Derived from Alerechi (2018)
|  |  | Labial | Alveolar | Palatal | Velar | Labiovelar | Glottal |
| Nasal |  | m | n | ɲ | ŋ | ŋʷ |  |
| Plosive or Affricate | voiceless | (p) | t | tʃ | k | kʷ |  |
| voiced | (b) | d | dʒ | ɡ | ɡʷ |  |
| Implosive | voiceless | ƥ |  |  |  |  |  |
| voiced | ɓ |  |  |  |  |  |
| Fricative | voiceless | (f) | s |  |  | hʷ | h |
| voiced | (v) | z |  |  |  |  |
| Tap |  |  | ɾ |  |  |  |  |
| Approximant |  |  | l | j | ɰ | w |  |

- Clements & Osu (2003) state that the oral consonants /[ḅ ˀḅ l ɾ j ɣ̞ w h hʷ]/ occur before oral vowels, and their nasal allophones /[m ˀm n ɾ̃ ȷ̃ ɣ̞̃ w̃ h̃ h̃ʷ]/ before nasal vowels. The "nonexplosive stops" /[ḅ ˀḅ]/ are non-pulmonic and are equivalent to implosives in other varieties of Igbo. Clements & Osu (2005) later clarify that the nasals are non-phonemic, but are frequent due to nasal vowel-consonant harmony.
- Alerechi (2018) states that the consonants in parentheses occur in the Ọgbakiri dialect, while they may be allophonic or non-existent in other dialects. In addition, the palatal (postalveolar) fricatives and as well as the glottal stop may be heard, but are non-phonemic. Alerechi (2020) later clarifies that the phonological status of the affricates //tʃ dʒ// is debated.
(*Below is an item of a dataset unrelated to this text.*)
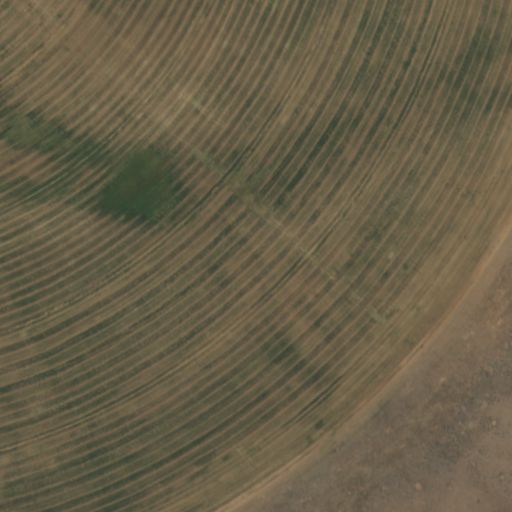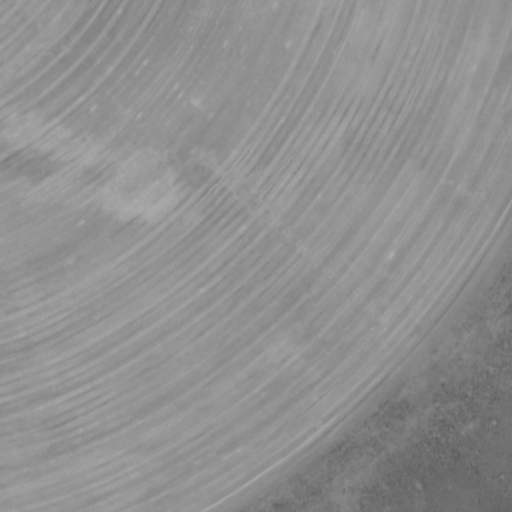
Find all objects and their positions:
crop: (228, 228)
The tap //ɾ// may sometimes be realized as an approximant /[ɹ]/.

===Tone===
Ikwerre is a tonal language with seven tones: high or high rising, mid, low, high-low falling, high falling (rarer), mid-low falling and low rising. Ikwerre also has a partial downdrift. For example:
rínya᷆ (high, mid-low falling) means "weight, heaviness",
rìnyâ (low, high-low falling) means "female, wife",
mụ̌ (rising) means "to learn",
mụ̂ (high-low falling) means "to give birth", etc.